Размер шрифта
-
+

Дорога поэта. Книга о жизни и творчестве - стр. 6

То не снег беловейною грустью
Все березы осыпал подряд.
Это души лебяжьи над Русью
С тихим стоном летят и летят.

Я закрываю книгу со смешанным чувством. Может и правильно, что такие стихи не услышишь по телевизору? Есть два мира, и они не должны пересекаться. Но редкие встречи, как случайный взгляд в зеркало, бывают полезны. У памятника Пушкину меня окликнула знакомая журналистка из съемочной группы ОРТ. Я указала ей на прохожего:

– Смотри: это великий русский поэт!

– Как русский? – не поняла она. – Ты хочешь сказать – «российский»?

Теперь уже я удивилась:

– Разве Пушкин российский, а не русский?

«Слух обо мне пройдет по всей Руси великой, И назовет меня всяк сущий в ней язык…» Язык – русский. Характер – русский. Боль – русская. Ширь – русская. А поэт – российский. Как такое может быть? И финн, и когда-то дикий тунгус, и друг степей калмык сегодня в одном ряду с гордым внуком славян. Отлично понимая, впрочем, на интуитивно-природном уровне разницу. И славно! Страшно представить землю сплошной пустыней. Или нагромождением эскимосских ледников. Или только непроходимой тайгой. Лжемичуринцев разоблачали – рябине не стать дубом. А с человеком, значит, можно делать всё, что угодно?

Мой язык. Моя родина. Моя любовь. До Пушкина – золотая цепь из вечности. После него – богатырская застава, защита – Лермонтов, Некрасов, Блок, Есенин, Павел Васильев. Задумаемся: легко ли им?

Разве я не пил страданий чашу,
Завтра снова ей не пустовать, —
Кто-то должен за Россию нашу
Под прицелом недруга вставать…

***


Но что есть Россия? Что есть родина? И снова я еду – небо высокое-высокое, поля – широкие, леса, лесочки и перелески, деревеньки и кладбищенские оградки.
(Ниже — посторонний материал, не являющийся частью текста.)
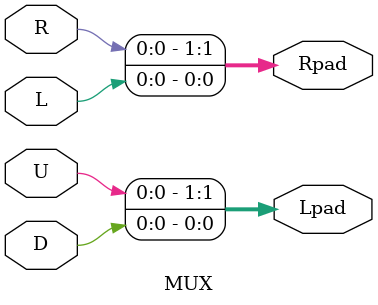
<source format=v>
`timescale 1ns / 1ps


module MUX(
input wire R,
input wire L,
input wire U,
input wire D,
output wire [1:0] Lpad,
output wire [1:0] Rpad
    );

assign Lpad[1] = U;
assign Lpad[0] = D;
assign Rpad[1] = R;
assign Rpad[0] = L;

endmodule

</source>
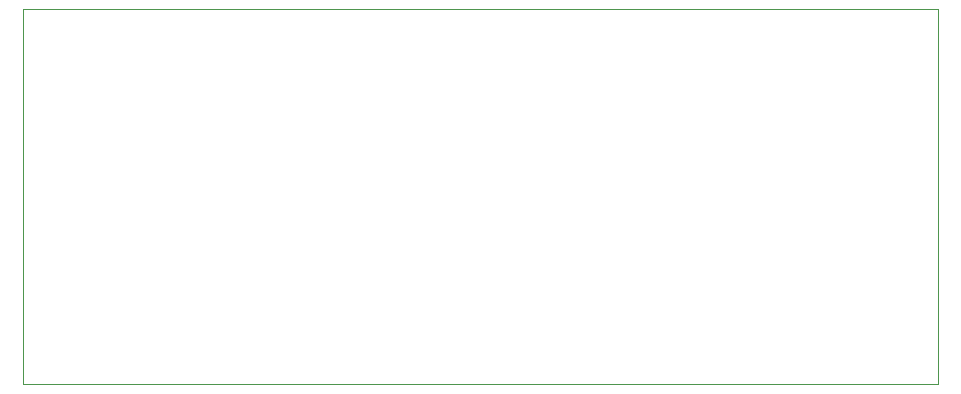
<source format=gbr>
G04 #@! TF.GenerationSoftware,KiCad,Pcbnew,(5.1.4)-1*
G04 #@! TF.CreationDate,2020-10-11T13:11:03+02:00*
G04 #@! TF.ProjectId,junior-computer-display,6a756e69-6f72-42d6-936f-6d7075746572,rev?*
G04 #@! TF.SameCoordinates,Original*
G04 #@! TF.FileFunction,Profile,NP*
%FSLAX46Y46*%
G04 Gerber Fmt 4.6, Leading zero omitted, Abs format (unit mm)*
G04 Created by KiCad (PCBNEW (5.1.4)-1) date 2020-10-11 13:11:03*
%MOMM*%
%LPD*%
G04 APERTURE LIST*
%ADD10C,0.050000*%
G04 APERTURE END LIST*
D10*
X105410000Y-112395000D02*
X105410000Y-80645000D01*
X182880000Y-112395000D02*
X105410000Y-112395000D01*
X182880000Y-80645000D02*
X182880000Y-112395000D01*
X105410000Y-80645000D02*
X182880000Y-80645000D01*
M02*

</source>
Всё здесь, в приближении к родительскому дому, понятно мне и знакомо, всё по-хорошему волнующе; всё – моё.

И всё-то я знаю наперед: как приеду и накачаю себе во дворе воды в зеленую эмалированную кружку, какие будут разговоры и радости моим гостинцам, и что за новости можно прочесть в местной газетке «За изобилие». Но почему же мне так хочется возвращаться сюда, к привычному, исхоженному, увиденному и перевиденному, к жизни, чей уклад груб и прост; где скука метет по зимним улицам и где нет никакой замысловатости? Почему я так спешу, почти лечу вровень с ветром, и так мне свободно, как бывает иногда в детстве – ни о чем не надо заботиться! – путь твой предопределен, а душа почти спасена… Здесь, напитанная горьким запахом придорожной полыни и лебеды, душа расправляется во весь видимый простор, становится добрее и чернее нашего чернозема.

Мне легко – я еду домой. Мне грустно – я думаю о доме, о России и о будущем.